Veloured
seating waves across the room, impatient as a bony cat to the rattle of
a bowl. Blood-red seats rocking, their cushioned arms flail bring
on the second act. Previews to the endings are playing on the reel;
they surface on the central vein of dim ambiguity and fall to bits
of brown and yellowed paper. Matinees
of overtures, set to pause before the cue. The footlights the stage the
front row seat; then come the deadpan reviews, backbiting straight through
the thick of it. I had asked for fathers. After all, I had sons. I
had asked lovers. After all. Expectations,
infernal pictures in my head. They loiter, prancing about in two-bit
parts, until they draw like shrunken wool and pull in four directions laid
gently flat to dry. Hand me
the script.

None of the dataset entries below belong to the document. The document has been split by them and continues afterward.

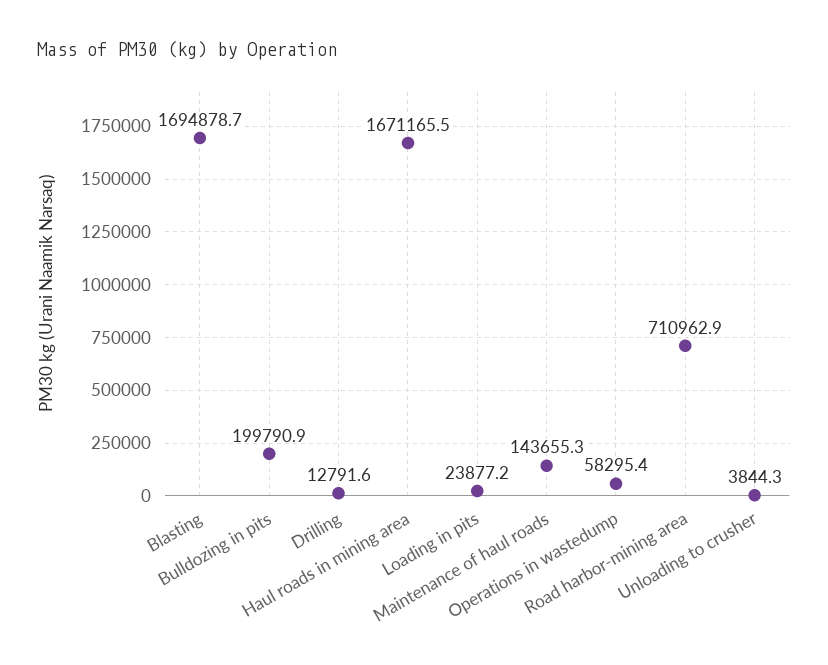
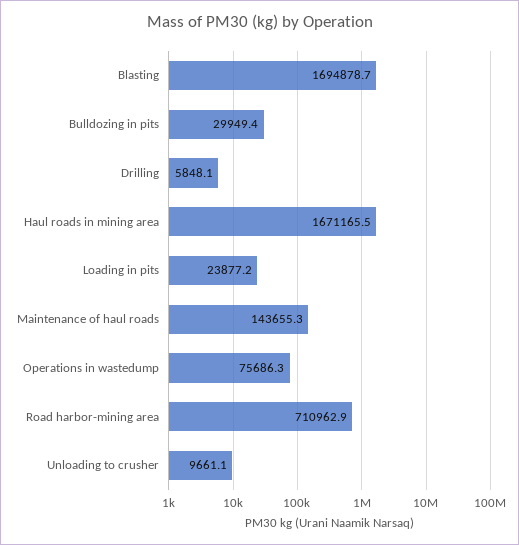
  {
    "Blasting": 1694878.7,
-   "Bulldozing in pits": 199790.9,
+   "Bulldozing in pits": 29949.4,
-   "Drilling": 12791.6,
+   "Drilling": 5848.1,
    "Haul roads in mining area": 1671165.5,
    "Loading in pits": 23877.2,
    "Maintenance of haul roads": 143655.3,
-   "Operations in wastedump": 58295.4,
+   "Operations in wastedump": 75686.3,
    "Road harbor-mining area": 710962.9,
-   "Unloading to crusher": 3844.3
+   "Unloading to crusher": 9661.1
  }

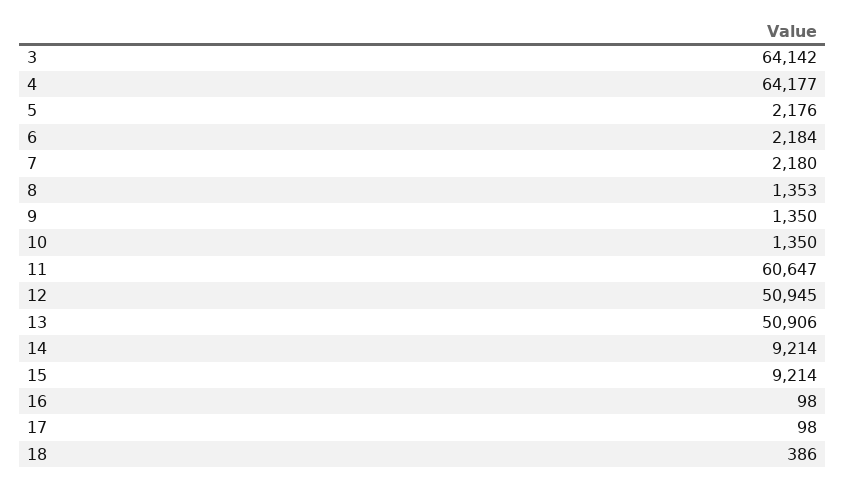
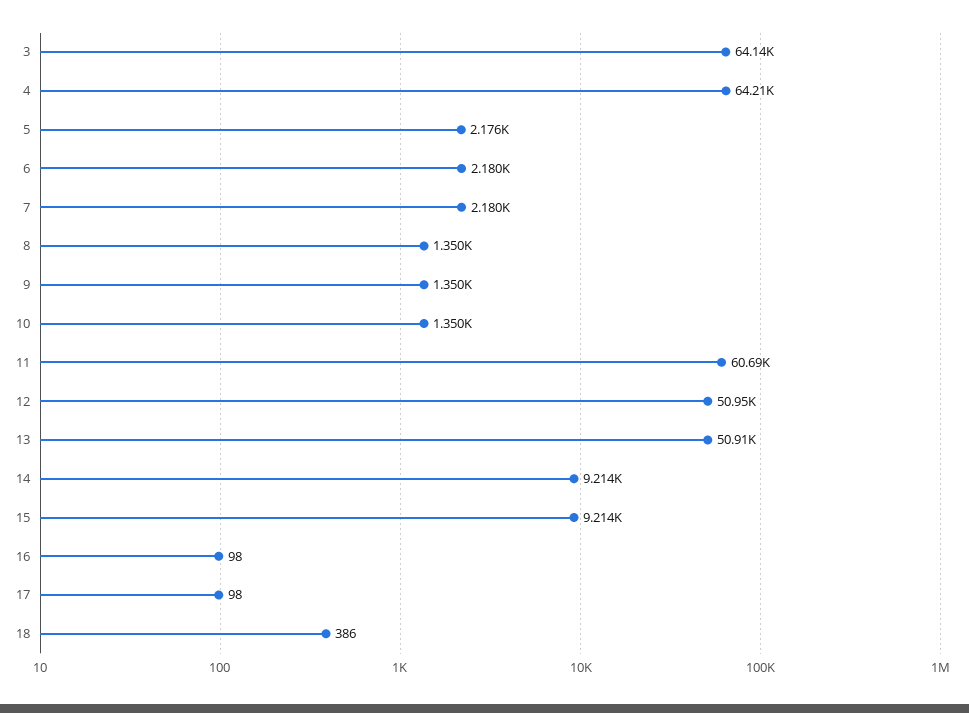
  {
    "3": 64142,
-   "4": 64177,
+   "4": 64210,
    "5": 2176,
-   "6": 2184,
+   "6": 2180,
    "7": 2180,
-   "8": 1353,
+   "8": 1350,
    "9": 1350,
    "10": 1350,
-   "11": 60647,
+   "11": 60690,
    "12": 50945,
    "13": 50906,
    "14": 9214,
    "15": 9214,
    "16": 98,
    "17": 98,
    "18": 386
  }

I will write my own lines, where the struggle is clear, where
evil barks like dogs in a car as I smile from the parking lot. They
rip their own upholstery, they scratch the glass and glare with clouded
blind one-eyes. Hand me the
script and I will write my own dichotomy, where dark arms pull me in
like oars to the water of my curves. Where the moon dissects the night
into places that cave in to dreams and spaces where we take them to
be true. Where if they end, they melt as breathless colors of the night
giving into day; warm and pale and blue as topaz light in this December
sky. I had asked for lovers. After all.